114.戦いを終えて

「行きます。――『縁結エンユウのロール・オール』」


 鎖は束となり自在に動く槍となる。蛇のように鎌首をもたげたかと思えば一本の巨大な武器と化すそれは、しかし鋭い先端を常に『王』の眉間へと突きつけている。鱗の堅固さを誇る『王』も危機を感じたか。左の爪を振りかざして穂先をへし折らんとするが、白磁の槍はバラリとほどけて爪に空を切らせた。


 このゴーレムは鎖である。だから折れない。

 このゴーレムは槍である。だから切れない。


 この相手に格闘は無意味。悟った『王』は即座に息吹ブレスへと切り替える。鋼鉄すらも灰燼に変える焦熱は、しかし大きく螺旋に解けた鎖の隙間をするりと抜けてゆく。当たれば必殺の攻撃がどれ一つとして当たらない。


「――穿つらぬけ。穿け穿け穿け!」


 もう十分。『準備』は全て整った。

 そう言わんばかりに、白磁の槍が黄金に輝いた。


磊落ライラクの鎖!!」


 槍が『王』の口へと突進した。大金槌で腕の鱗も翼も砕かれた『王』に防ぐ手立てはなく、黄金は蛇のようにずるりと飲み込まれてゆく。

 口から撃ち込まれたそれは中で八方に広がり、あとは竜の全身を内部から破壊し尽くすまで止まらない。『王』といえどあくまで生物。あの巨体ならば心臓が三つ、四つあろうと驚かないが、体内全てを切り刻まれれば関係ない。数呼吸のうちに地響きを立てて倒れこみ、やがて動かなくなった。

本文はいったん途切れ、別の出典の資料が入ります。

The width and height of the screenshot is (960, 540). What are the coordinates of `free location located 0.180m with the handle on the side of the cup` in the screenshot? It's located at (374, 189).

 周囲ではドワーフによる魔物狩りも佳境を迎えている。もはやまともに動ける魔物は数えるほどもいない。

 誰もがそれを確信する中、宣言の権利はこの時をもっとも永く待った者に譲られた。


「見てるですか、四十九人の当主たち。見てるですか、ママ。一一〇〇年の備えは決して、決して無駄ではありませんでした」


 アンジェリーナの声を最後に、辺りに静寂が戻る。


「以上、証明終わり」




    ◆◆◆




 それから五日後。

 ヴィタ・タマで起きた出来事のあらましは周辺に伝わり、あらゆる領主、あらゆる機関が復興支援の部隊を派遣してきている。その中で、圧倒的な一番乗りで主導権を握った領主がいた。


 アビーク公爵家である。


 その部隊に非公式ながら同行したシズクと山の上で落ち合い、聞かされた伝言は次の通りだった。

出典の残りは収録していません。